Kubernetes best practices - Tue, May 19, 2020
Based on experience from a couple of years of customer implementations
Do you really need Kubernetes
Does your product require K8S and all the overhead it adds?
Amazon’s Elastic Container Service (ECS) on Fargate deployment type is probably a better option much of the time. Or even break your product down into serverless functions and maintain nothing but the functions and the network pane.
Until you maintain your own K8S cluster (including the hosted variants such as AKS, EKS and GKE) you might not realize how complex configuring K8S is.
Sure K8S lets you specify everything but this also means that you will have more opportunities to take the wrong decisions. Managed servies that handle simple containers or functions removes the complexity and will probably increase your time to market.
But lets imagine that you need long lived functions or a lot of server power. Even so, most of the time you don’t even need a cluster of any kind. You can spin up a server with 2TB of RAM and 64 cores and it will cost you less than the maintenance and configuration of the K8S cluster.
If launching your MVP on Kubernetes takes 8 months then it might not be the choise for you. Sure, the technology is cool, and a lot of developers are in need if it, but make sure that there are any measurable benefits before you make the decision to go for K8S clusters.
For other reasons to not use Kubernetes, go no further than k8s.af
Infrastructure as code
Stating the obvious here, but even if you are utilizing Kubernetes (K8S) as a managed service you should define the cluster and the rest of the infrastructure as code. Either using the platform native tooling such as AWS CDK, Cloudformation or third party tooling such as Terraform.
The general idea is to be able to control changes the same way you control changes in your application code. You can then deploy the infrastructure for K8S in a CI/CD pipeline, the same way as your applications hopefully deploy.
Make sure to utilize pull requests, gates and automated testing in your pipelines to make the K8S infrastructure even more robust.
Take extra extra care when writing down your first specification because there are a lot of YAML to write and people will copy works. If your first K8S job a directory just because you were testing something and forgot to delete the line, soon you will have fifty jobs all mounting that very directory.
Testing can be done with static code analyzers such as this one.
Define sane defaults in your templates and reuse them
Define a normalized set of CPU + RAM requests and limits to avoid throtteling. If you have overcommited a cluster previously you know why this is important. This makes it possible to avoid running out of memory (OOMkill).
Monitor your clusters
To be able to set sane default, you need a baseline. I don’t really care how you do it but monitor your clusters and make sure that you change them to fit your workloads. I generally recommend Datadog for centralized logging and monitoring, but feel free to use the platform native tooling. Just make sure that you actively monitor this and proactively change your defaults to fit your workload profiles.
You not allow anyone to log anything into the pod. When the pod dies the log is gone. You really need some kind of logging framework that takes the log from your pod and saves it. Datadog can be utilized for this as well as platform native tools.

** Material **
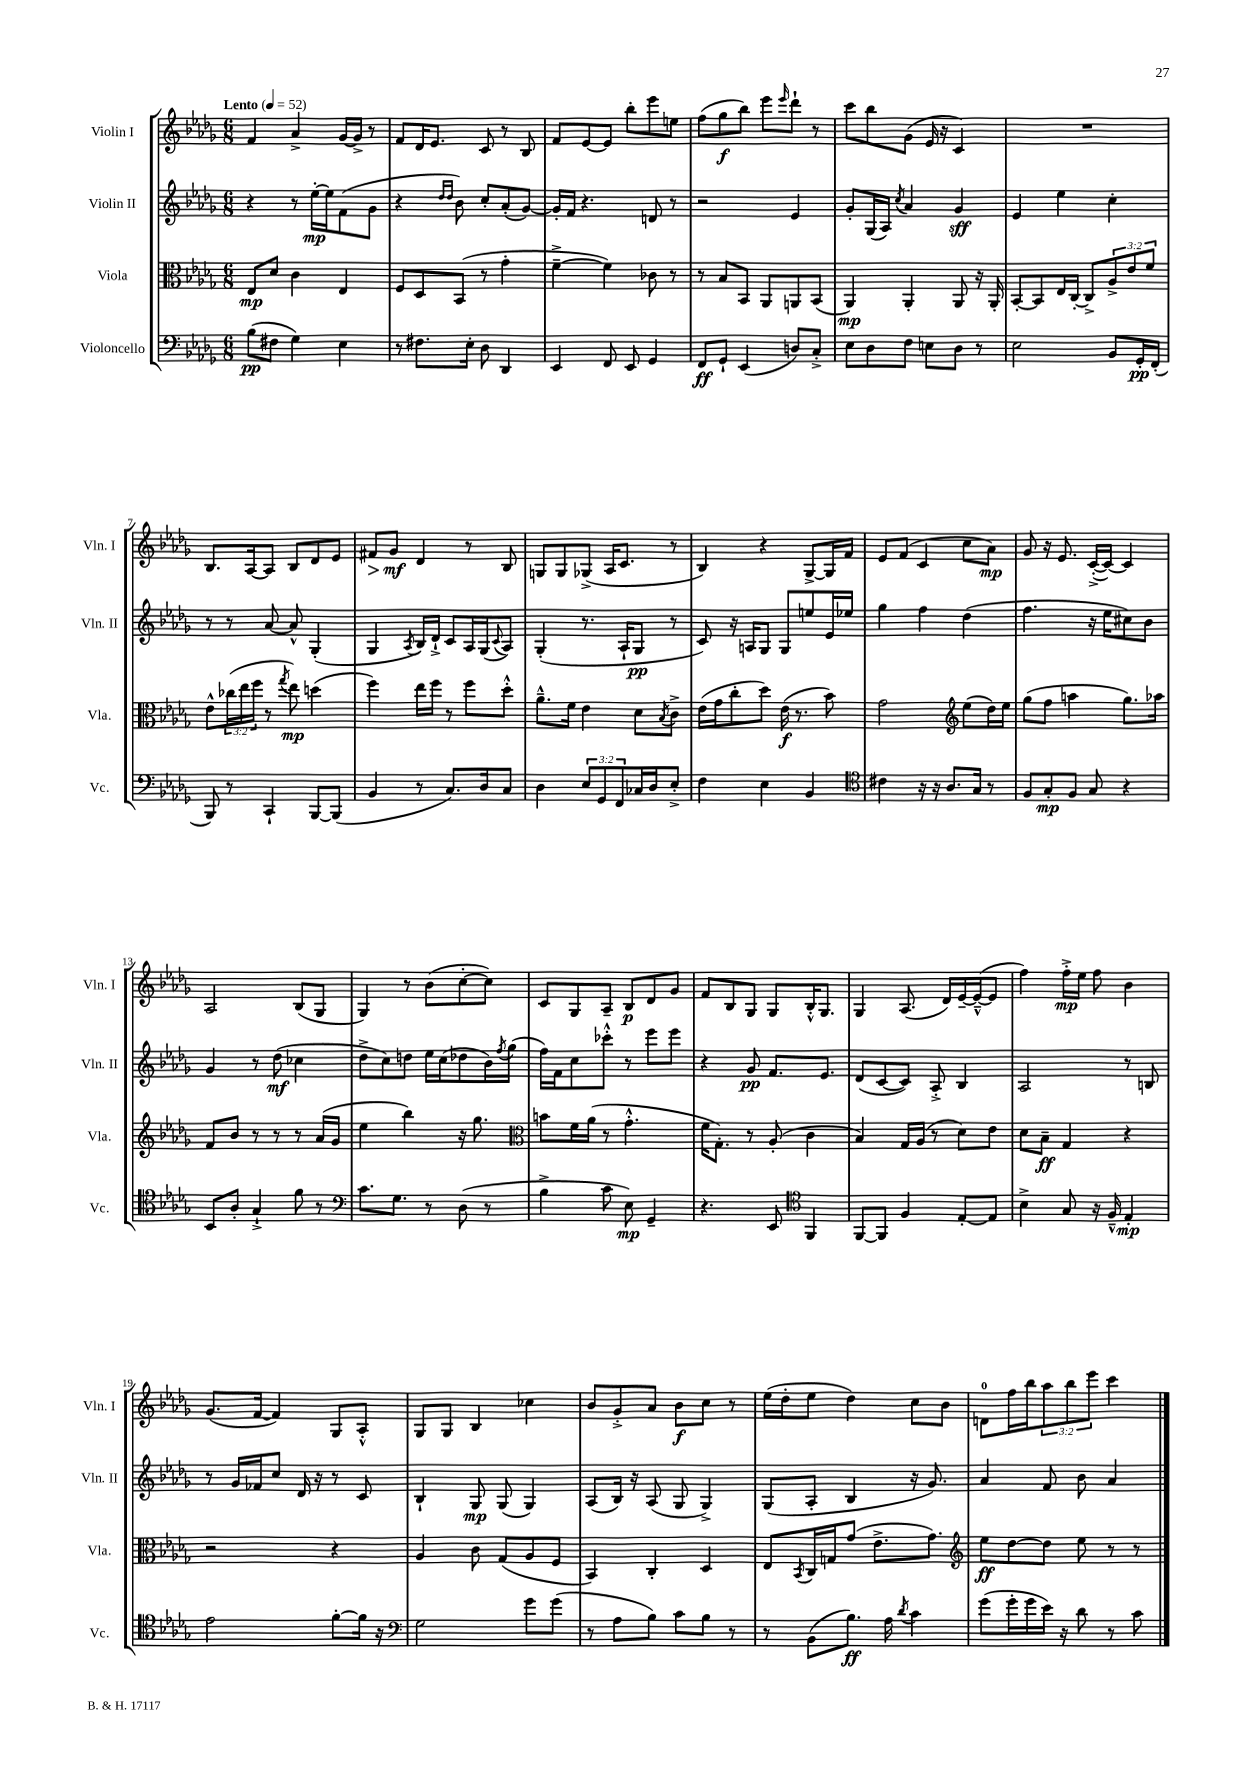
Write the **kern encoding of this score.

**kern	**kern	**kern	**kern
*staff4	*staff3	*staff2	*staff1
*clefF4	*clefC3	*clefG2	*clefG2
*k[b-e-a-d-g-]	*k[b-e-a-d-g-]	*k[b-e-a-d-g-]	*k[b-e-a-d-g-]
*M6/8	*M6/8	*M6/8	*M6/8
*MM52	*MM52	*MM52	*MM52
(8B-	8E-	4r	4f
8F#	8d-	.	.
4G-)	4c	8r	4a-^
.	.	[16ee-'	.
.	.	16ee-]	.
4E-	4E-	(8f	[16g-
.	.	.	16g-^]
.	.	8g-	8r
=	=	=	=
8r	8F	4r	8f
8.F#	8D-	.	16d-
.	.	.	8.e-
.	.	16qqdd-	.
.	.	16qqdd-	.
.	(8BB-	8b-)	.
16E-'	.	.	.
8D-	8r	8cc'	8c
4DD-	4g-'	(8a-'	8r
.	.	[8g-)	8B-
=	=	=	=
4EE-	[4f~^	16g-']	8f
.	.	16f	.
.	.	4.r	[8e-
8FF	4f])	.	8e-]
8EE-	.	.	8bb-'
4GG-	8c-	8d	8eee-
.	8r	8r	8ee
=	=	=	=
8FF	8r	2r	(8ff
8GG-`	8B-	.	8gg-
(4EE-	8BB-	.	8bb-)
.	8AA-	.	8eee-
.	.	.	16qqeee-
8D)	8AA	4e-	8ddd-`
8C'^	(8BB-	.	8r
=	=	=	=
8E-	4AA-)	8g-'	8ccc
8D-	.	(16G-	8bb-
.	.	16A-)	.
.	.	8qcc	.
8F	4AA-'	4a-	(8g-
8E	.	.	16e-
.	.	.	16r
8D-	8AA-	4g-	4c)
8r	16r	.	.
.	16AA-'	.	.
=	=	=	=
2E-	[8BB-'	4e-	2.r
.	8BB-]	.	.
.	16E-	4ee-	.
.	[16C'	.	.
.	8C^]	.	.
8BB-	12A-^	4cc'	.
.	12e-	.	.
16GG-'	.	.	.
.	12f	.	.
(16FF'	.	.	.
=	=	=	=
8BBB-)	8e-^^	8r	8.B-
8r	(24cc-	8r	.
.	24ee-	.	.
.	.	.	[16A-
.	24ff	.	.
4CC`	8r	[8a-	8A-]
.	8qgg-	.	.
.	8ee-)	8a-^^]	8B-
[8BBB-	(4dd	(4G-'	8d-
(8BBB-]	.	.	8e-
=	=	=	=
4BB-	4ff)	4G-	8f#
.	.	.	8g-
.	.	8qA-	.
8r	16ee-	16B-)	4d-
.	16ff	16d-`^	.
8.C)	8r	8c	.
.	8ff	16A-	8r
16D-	.	(16G-	.
.	.	8qqc	.
8C	8dd-'^^	8A-)	8B-
=	=	=	=
4D-	8.a-~^^	(4G-'	8G
.	.	.	8G
.	16f	.	.
12E-	4e-	8.r	(8G-^
12GG-	.	.	.
.	.	.	16A-
12FF	.	.	.
.	.	16A-`	8.c
16C-	8d-	8G-	.
16D-	.	.	.
.	8qB-	.	.
8E-'^	8c^	8r	8r
=	=	=	=
4F	(16e-	8c)	4B-)
.	16g-	.	.
.	8cc'	16r	.
.	.	16A	.
4E-	8dd-)	8G-	4r
.	(16e-	8G-	.
.	8.r	.	.
4BB-	.	8ee	[8G-^
.	8b-)	16e-	16G-]
.	.	16ee-	16f
=	=	=	=
*clefC4	*	*	*
4c#	2g-	4gg-	8e-
.	.	.	(8f
16r	.	4ff	4c
16r	.	.	.
8.A-	.	.	.
*	*clefG2	*	*
.	(8ee-	(4dd-	8cc
16G-	.	.	.
8r	16dd-)	.	8a-)
.	16ee-	.	.
=	=	=	=
8F	(8gg-	4.ff	8g-
8G-'	8ff	.	16r
.	.	.	8.e-
8F	4aa	.	.
8G-	.	16r	([16c'^
.	.	16ee-	16c_)
4r	8.gg-)	8cc#)	4c]
.	.	8b-	.
.	16aa-	.	.
=	=	=	=
8BB-	8f	4g-	2A-
8A-'	8b-	.	.
4G-`^	8r	8r	.
.	8r	(8dd-	.
8f	8r	4cc-	(8B-
8r	(16a-	.	8G-
.	16g-	.	.
=	=	=	=
*clefF4	*	*	*
8.c	4ee-	8dd-^	4G-)
.	.	8cc)	.
8.G-	.	.	.
.	4bb-)	8dd	8r
8r	.	16ee-	(8b-
.	.	(16cc	.
(8D-	16r	8dd-	[8cc'
.	8.gg-	.	.
8r	.	16b-)	8cc])
.	.	8qff	.
.	.	(16gg-	.
=	=	=	=
*	*clefC3	*	*
4B-^	8b	16ff)	8c
.	.	16f	.
.	16f	8cc	8G-
.	(16a-	.	.
8c	8r	8ccc-'^^	8A-~
8E-)	4.g-'^^	8r	8B-
4GG-~	.	8eee-	8d-
.	.	8eee-	8g-
=	=	=	=
4.r	16f	4r	8f
.	8.G-')	.	.
.	.	.	8B-
.	8r	8g-	8G-
8EE-	(8A-'	8.f	8G-
*clefC4	*	*	*
4FF	4c	.	16B-'^^
.	.	8.e-	8.G-
=	=	=	=
[8FF	4B-)	(8d-	4G-
8FF]	.	[8c	.
4F	16G-	8c])	(8.A-
.	(16A-	.	.
.	8r	8A-'^	.
.	.	.	16d-)
[8E-'	8d-)	4B-	[16e-~
.	.	.	(16e-~^^_
8E-]	8e-	.	8e-]
=	=	=	=
4B-^	8d-	2A-	4ff)
.	8B-~	.	.
8G-	4G-	.	16ff'^
.	.	.	16ee-
16r	.	.	8ff
16F~^^	.	.	.
4E-'	4r	8r	4b-
.	.	8B	.
=	=	=	=
2e-	2r	8r	(8.g-
.	.	16g-	.
.	.	16f-	[16f
.	.	8cc	4f])
.	.	16d-	.
.	.	16r	.
[8f'	4r	8r	8G-
16f]	.	8c	8A-'^^
16r	.	.	.
=	=	=	=
*clefF4	*	*	*
2G-	4A-	4B-`	8G-
.	.	.	8G-
.	8c	8G-	4B-
.	(8G-	(8G-	.
8g-	8A-	4G-)	4cc-
(8g-	8F	.	.
=	=	=	=
8r	4BB-)	(8A-	8b-
8A-	.	16B-)	8g-'^
.	.	16r	.
8B-)	4C'	(8A-	8a-
8c	.	8G-	8b-
8B-	4D-	4G-^)	8cc
8r	.	.	8r
=	=	=	=
8r	8E-	(8G-	(16ee-
.	.	.	16dd-'
.	8qBB-	.	.
(8BB-	16C	8A-'	8ee-
.	16G	.	.
8.B-)	(8g-	4B-	4dd-)
.	8.e-^	.	.
16A-	.	.	.
8qd-	.	.	.
4c	.	16r	8cc
.	8.g-)	8.g-)	.
.	.	.	8b-
=	=	=	=
*	*clefG2	*	*
(8g-	8ee-	4a-	8d
16g-'	[8dd-	.	16ff
16g-	.	.	16bb-
16e-)	8dd-]	8f	12aa-
16r	.	.	.
.	.	.	12bb-
8d-	8ee-	8b-	.
.	.	.	12eee-
8r	8r	4a-	4ccc
8c	8r	.	.
==	==	==	==
*-	*-	*-	*-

** Directive A **
Which service does the Kubernetes best practices text generally recommend for centralized logging and monitoring?
** Directive B **
Resume the Kubernetes best practices text after its last sentence.

** Final answer A **
Datadog

** Final answer B **
No solution for multi cluster monitoring
Something that needs to be solved in the future is multi cluster monitoring in K8S. I want to be able to without prior knowledge of the clusters and the applications within them solve simple problems such as out of memory issues. It is very hard for cloud operations to handle errors without monitoring like this. I have not seen a good solution so far. Feel free to let me know if you have a solution.
Health probes
Define your health probes so that the applications can be restarted. If the Liveness probe fails, it will restart your pod. The Readiness probe will disconnect your pod from networking traffic if it fails. Think of it as a load balancer healthcheck: if alive, bring it into the loadbalancer, but only send traffic if it is ready.
You of course should monitor the rate of liveness flapping for your services so you notice if the pods are suddenly dying for some reason.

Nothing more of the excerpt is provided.